The spike in cases is not unique to Blaine County or Idaho. Nationwide, only two states are reporting a decline of cases over last week.

And hospitalizations have begun to rise. Wisconsin opened a field hospital this week, and Utah officials say they’re not far behind. Montana, Nebraska, North Dakota, Oklahoma, South Dakota and Wyoming also have seen record-high hospitalization numbers this week.

The pandemic has killed more Americans than succumbed to the influenza over the past five years.
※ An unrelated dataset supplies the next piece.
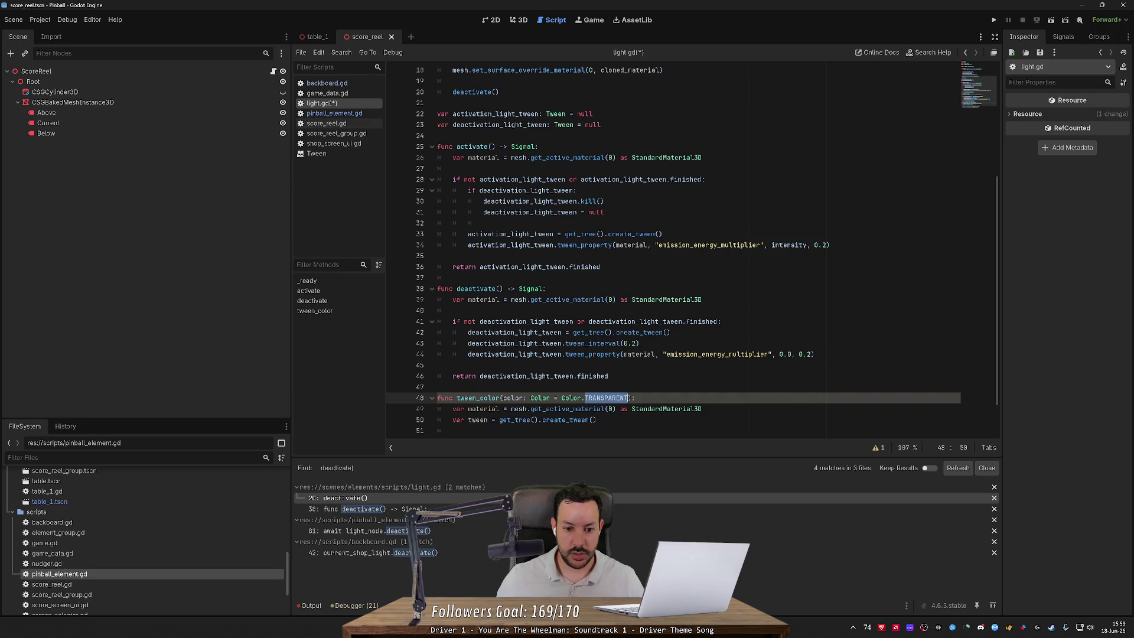
Step: Add the color = Color.TRANSPARENT parameter to deactivate() and activate(), then save
drag(502, 398, 630, 398)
Health officials say the spread is being driven not so much by big gatherings with strangers but by informal gatherings of family and friends where they’re letting their guard down.

Forty to 45 percent of those infected with COVID are asymptomatic, meaning that a substantial proportion of people who get infected get infected from those without symptoms. Those bewseen the ages of 18 and 29 make up the largest percentage of cases.

Health officials plead for people to adhere to physical distancing and wearing masks.

"Once you let up the brake, then eventually, slowly, it comes back," infectious diseseases expert Dr. Michael Osterholm told the New York Times.


Chamber Director Mike McKenna said many of the businesses he contacted do not thinking that holding the Halloween Hoopla this year would be a good idea, given the uptick in cases. Many would like to do something for the kids but no one is sure what the best path is.

That said, Jane’s Artifacts is having a Halloween House Decorating Contest. Jane Drussel is giving $200 for the best decorated house. Entry forms are available at the store.